- EXERCISE GOAL: Go through the listing and set it down exactly, leaving out its pictures.

- DATA BELOW:

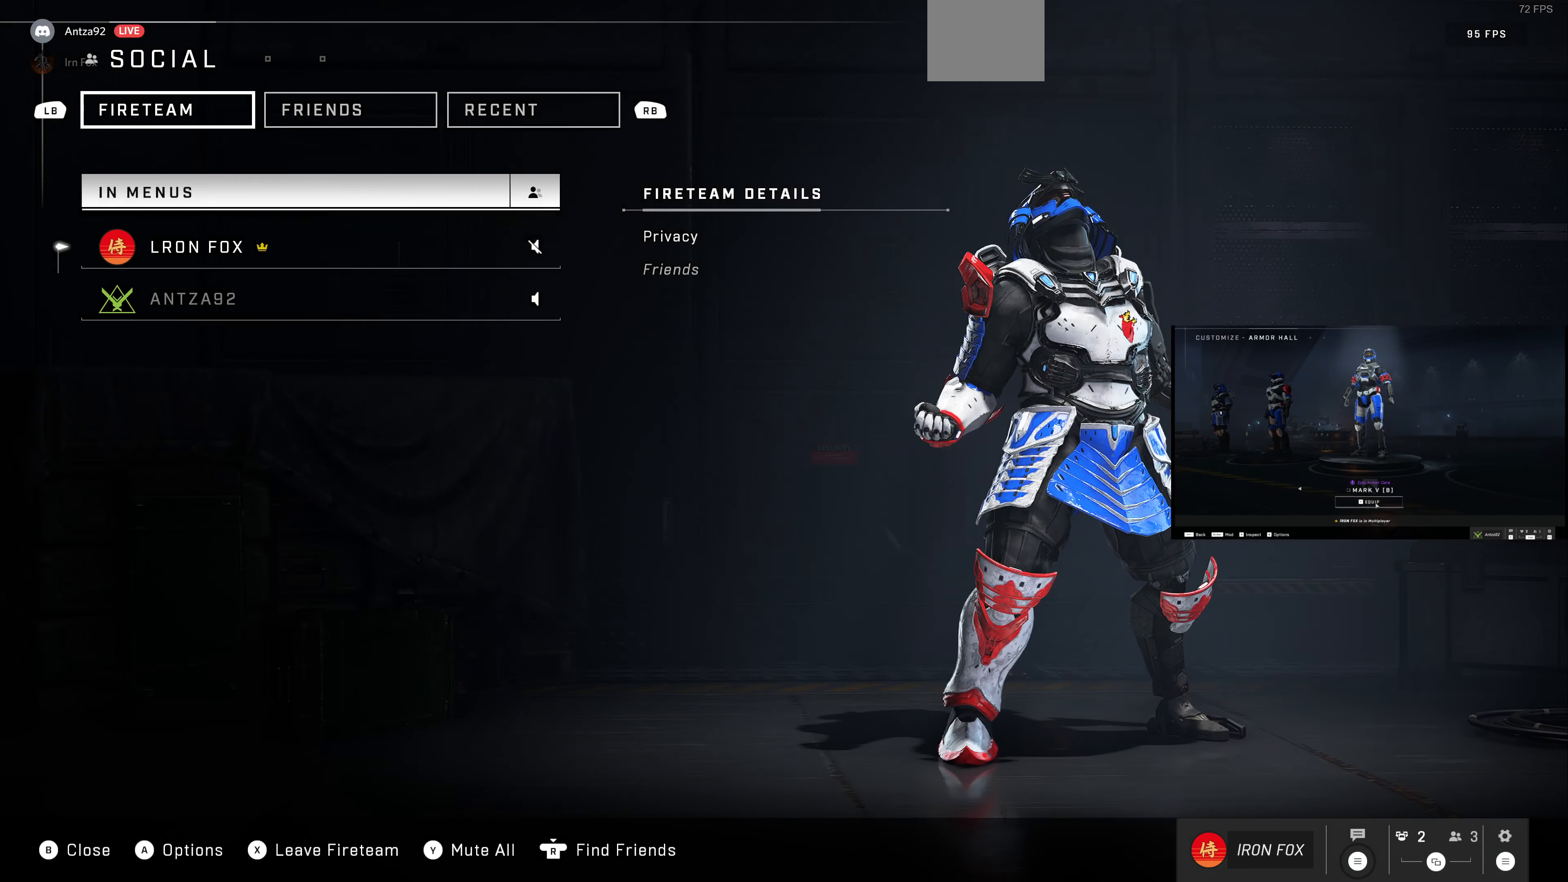
{"buttons": [], "left_stick": "center", "right_stick": "center", "events": [[366, "DPAD_DOWN", "down"], [466, "DPAD_DOWN", "up"]]}
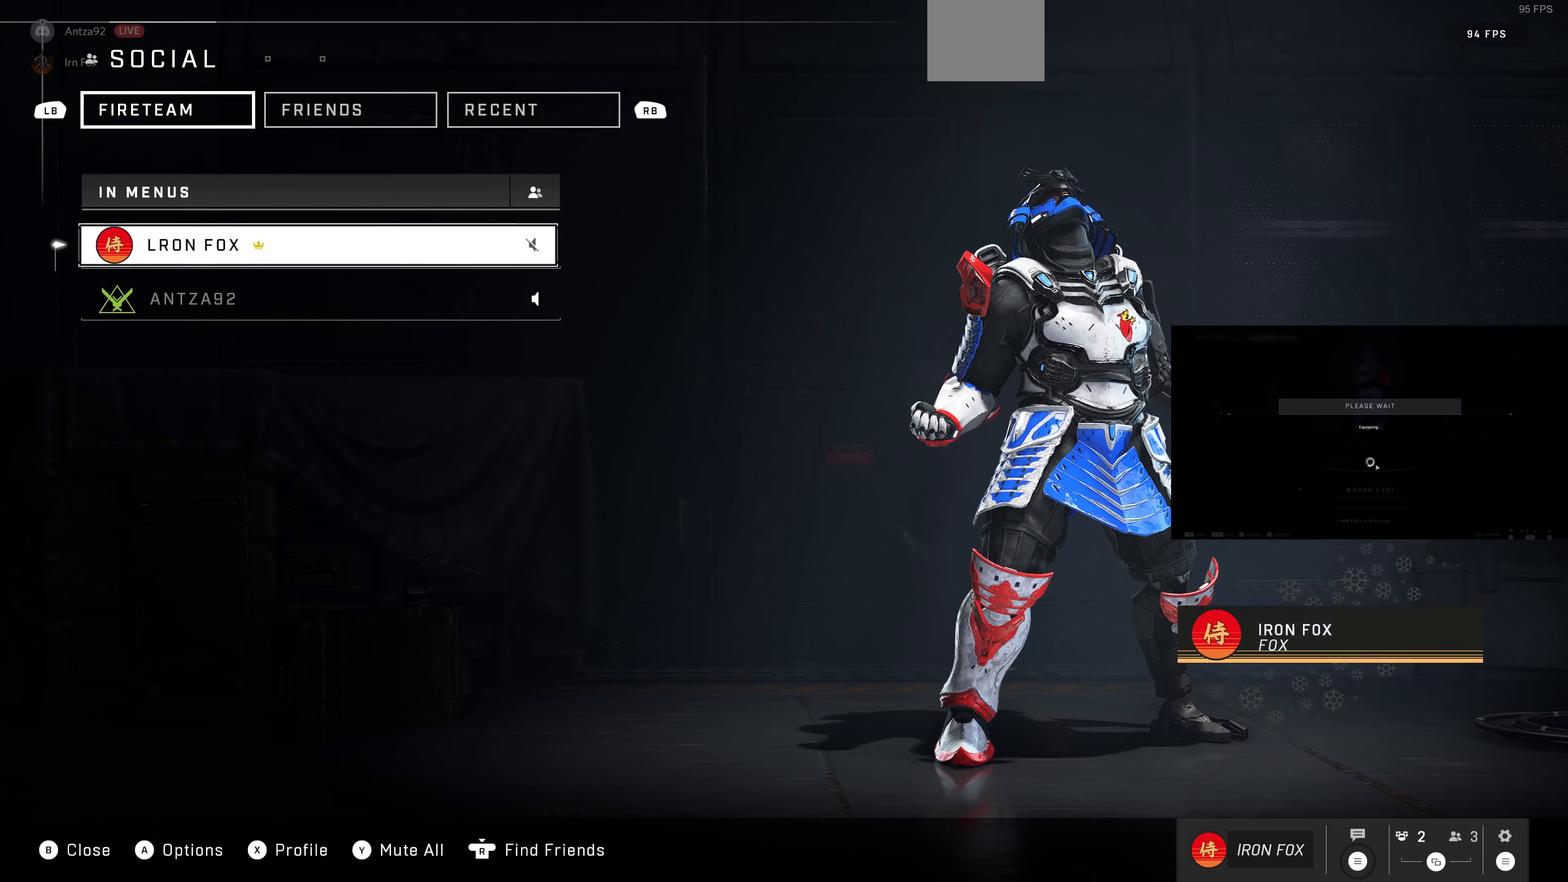
{"buttons": [], "left_stick": "center", "right_stick": "center", "events": [[133, "DPAD_DOWN", "down"], [233, "DPAD_DOWN", "up"]]}
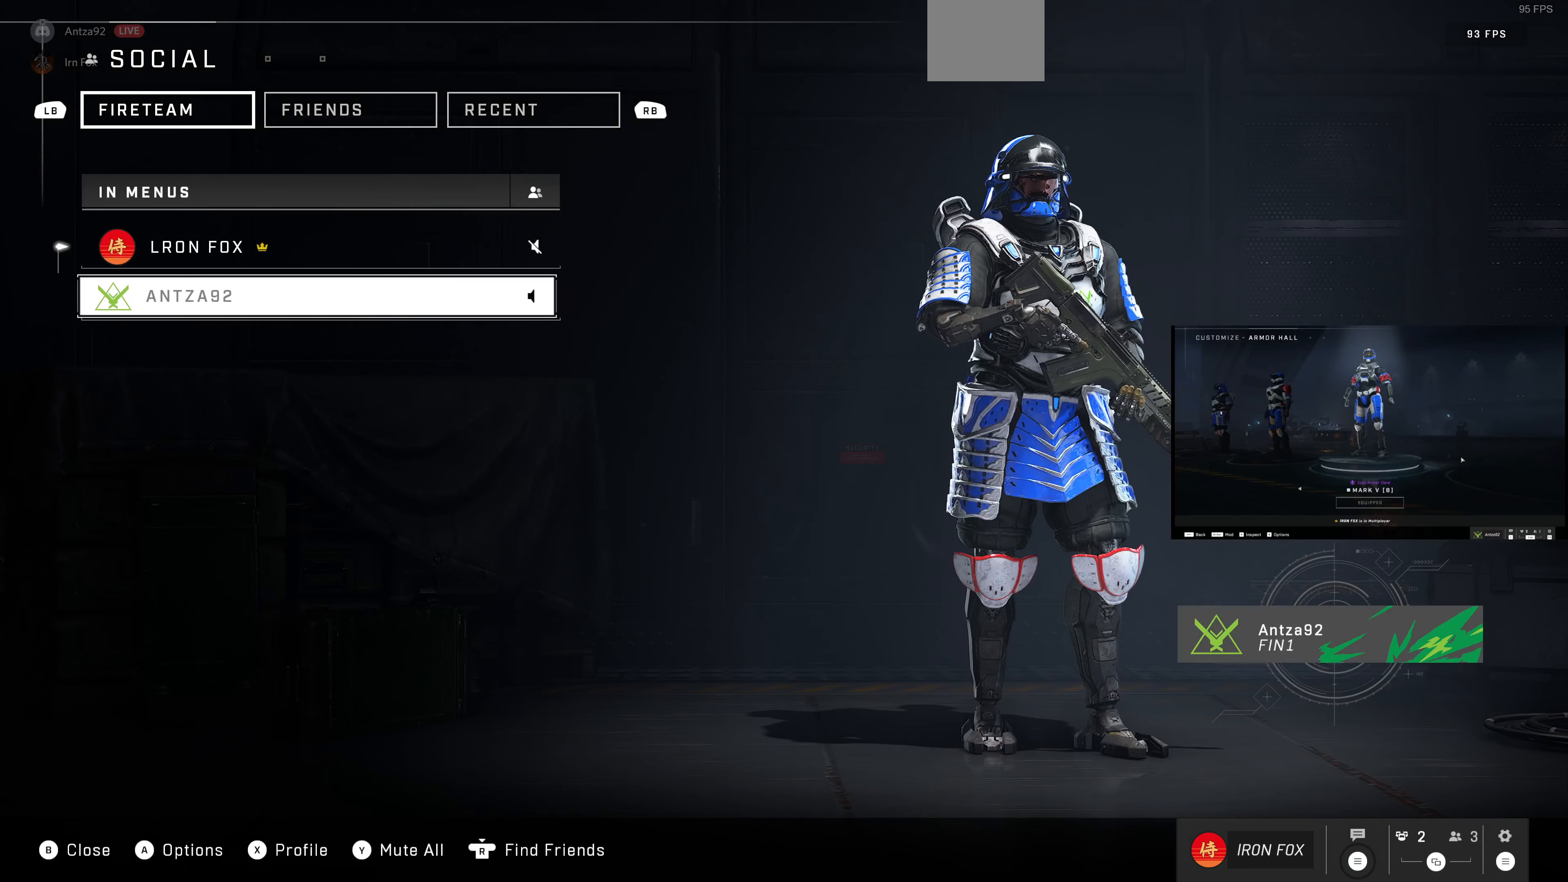
{"buttons": ["DPAD_DOWN"], "left_stick": "center", "right_stick": "center", "events": [[233, "DPAD_UP", "down"], [300, "DPAD_UP", "up"], [500, "DPAD_DOWN", "down"]]}
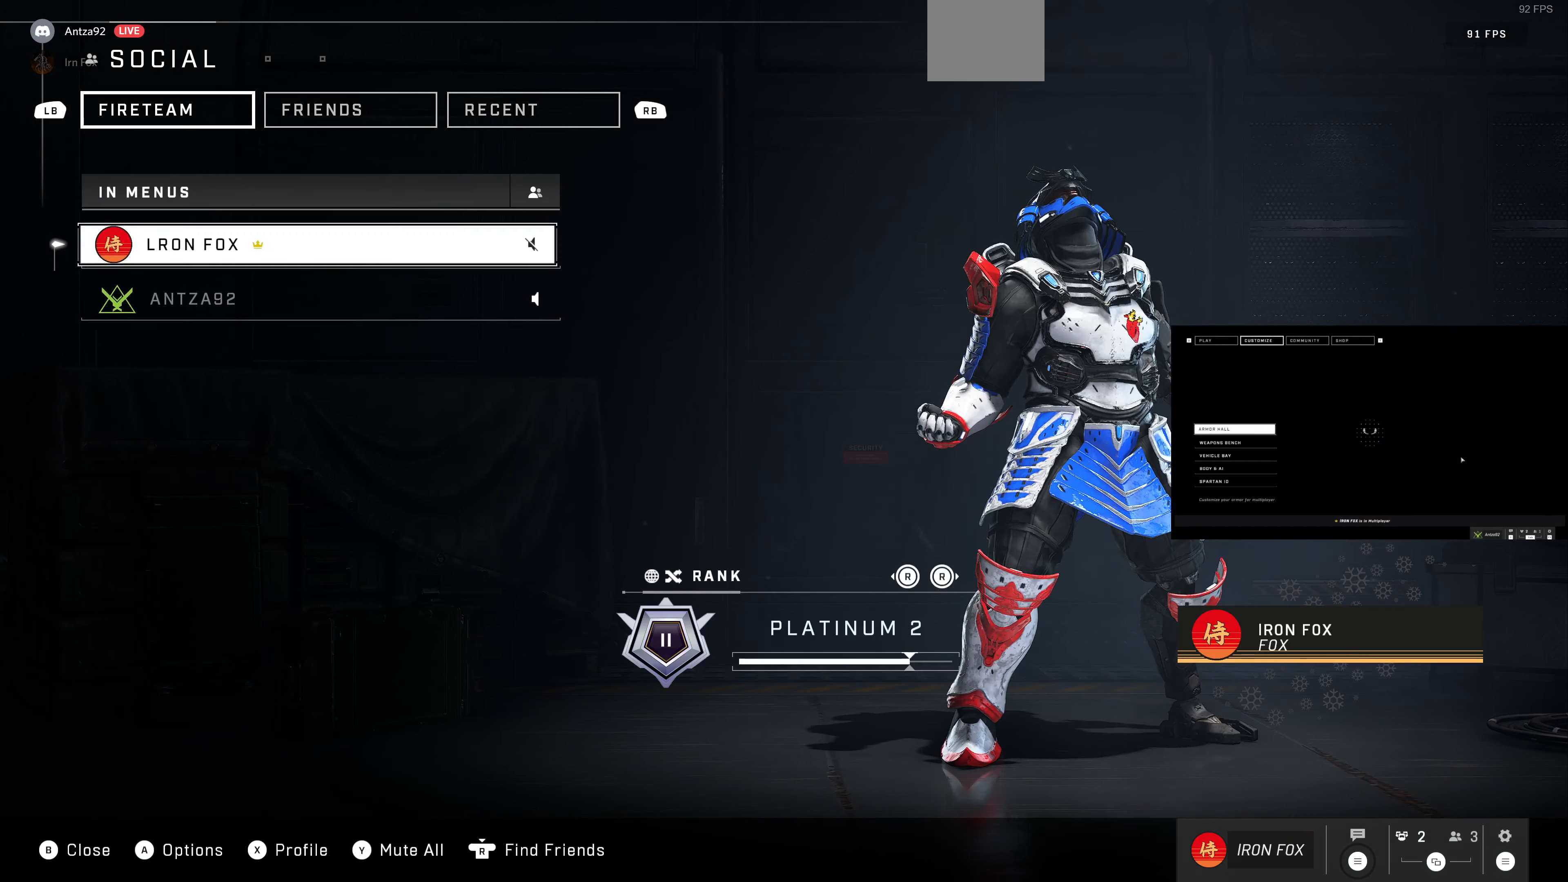
{"buttons": [], "left_stick": "center", "right_stick": "center", "events": [[133, "DPAD_DOWN", "up"]]}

- FINISHED TASK:
{"buttons": [], "left_stick": "center", "right_stick": "center", "events": [[366, "DPAD_DOWN", "down"], [466, "DPAD_DOWN", "up"]]}
{"buttons": [], "left_stick": "center", "right_stick": "center", "events": [[133, "DPAD_DOWN", "down"], [233, "DPAD_DOWN", "up"]]}
{"buttons": ["DPAD_DOWN"], "left_stick": "center", "right_stick": "center", "events": [[233, "DPAD_UP", "down"], [300, "DPAD_UP", "up"], [500, "DPAD_DOWN", "down"]]}
{"buttons": [], "left_stick": "center", "right_stick": "center", "events": [[133, "DPAD_DOWN", "up"]]}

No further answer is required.